Nedocromil may inhibit sensory nerve activation to reduce neurogenic itch and flare from histamine but does not modulate wheal diameter. It has not yet been evaluated clinically as a topical preparation.
Other reports have proposed that intranasal cromolyn or nedocromil (not commercially available in the United States as an intranasal preparation) may benefit the common cold. The causative viruses or atypical bacteria may produce a variety of inflammatory mediators, including histamine, cytokines, leukotrienes, and nitric oxide. Compared to placebo, both cromolyn and nedocromil provide a swifter resolution and reduced severity of symptoms in nonallergic subjects. Both drugs also reduce symptoms of virus-induced asthma exacerbations.
Systemic mastocytosis, a disease characterized by mast cell proliferation in multiple organ systems, usually features urticaria pigmentosa (brownish macules that transform into wheals upon stroking them) and recurrent episodes of flushing, tachycardia, pruritus, headache, syncope, abdominal pain, or diarrhea. Because it inhibits mast cell degranulation, orally administered cromolyn has some efficacy in mastocytosis, particularly for symptoms involving the gastrointestinal tract. However, cromolyn does not reduce plasma or urinary histamine levels in patients with mastocytosis.
Similarly, oral cromolyn has been employed as an alternative to an elimination diet in non-life-threatening food allergy, in irritable bowel syndrome, and atopic dermatitis where allergic sensitization to specific foods has been identified.

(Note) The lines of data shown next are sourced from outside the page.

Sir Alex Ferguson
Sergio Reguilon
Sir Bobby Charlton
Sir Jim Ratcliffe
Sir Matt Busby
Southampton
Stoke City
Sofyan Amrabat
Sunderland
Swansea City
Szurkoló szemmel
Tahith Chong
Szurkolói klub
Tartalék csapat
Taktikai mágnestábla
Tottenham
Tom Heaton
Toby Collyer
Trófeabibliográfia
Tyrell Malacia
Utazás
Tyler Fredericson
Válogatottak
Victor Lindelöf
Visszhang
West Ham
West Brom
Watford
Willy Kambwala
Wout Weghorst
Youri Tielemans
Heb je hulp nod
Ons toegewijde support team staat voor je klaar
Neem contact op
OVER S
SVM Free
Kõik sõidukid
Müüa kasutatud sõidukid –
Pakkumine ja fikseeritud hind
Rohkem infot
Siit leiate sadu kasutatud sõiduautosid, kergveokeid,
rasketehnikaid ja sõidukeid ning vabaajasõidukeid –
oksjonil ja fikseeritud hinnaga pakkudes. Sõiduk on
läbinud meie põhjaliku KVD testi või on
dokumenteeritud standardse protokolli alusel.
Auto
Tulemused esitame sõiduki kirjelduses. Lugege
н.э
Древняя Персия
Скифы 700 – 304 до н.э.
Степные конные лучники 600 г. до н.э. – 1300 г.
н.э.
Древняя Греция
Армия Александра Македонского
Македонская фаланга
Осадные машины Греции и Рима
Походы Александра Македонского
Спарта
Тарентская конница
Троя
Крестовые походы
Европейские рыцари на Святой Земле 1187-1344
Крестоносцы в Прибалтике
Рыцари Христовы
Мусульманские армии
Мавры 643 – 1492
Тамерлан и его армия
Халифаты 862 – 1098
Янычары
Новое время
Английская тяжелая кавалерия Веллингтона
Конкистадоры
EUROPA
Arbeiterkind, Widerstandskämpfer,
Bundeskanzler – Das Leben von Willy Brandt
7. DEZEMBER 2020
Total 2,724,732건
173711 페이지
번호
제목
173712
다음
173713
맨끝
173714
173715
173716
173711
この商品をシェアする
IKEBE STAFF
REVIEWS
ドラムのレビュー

One group has reported that cromolyn has an antisickling effect in patients with sickle cell disease and concomitant allergic disease. The researchers postulate that the decrease in sickle cells may be a result of inhibitory effects of cromolyn on the calcium-activated potassium Gardos channel, which influences erythrocyte dehydration. Of the studied 18 patients with sickle cell disease, 10 were also taking hydroxyurea, and the report does not mention the duration of treatment or if the hydroxyurea dosage was altered. The clinical effect of reduced sickling activity was also not discussed. Clinical relevance therefore is uncertain.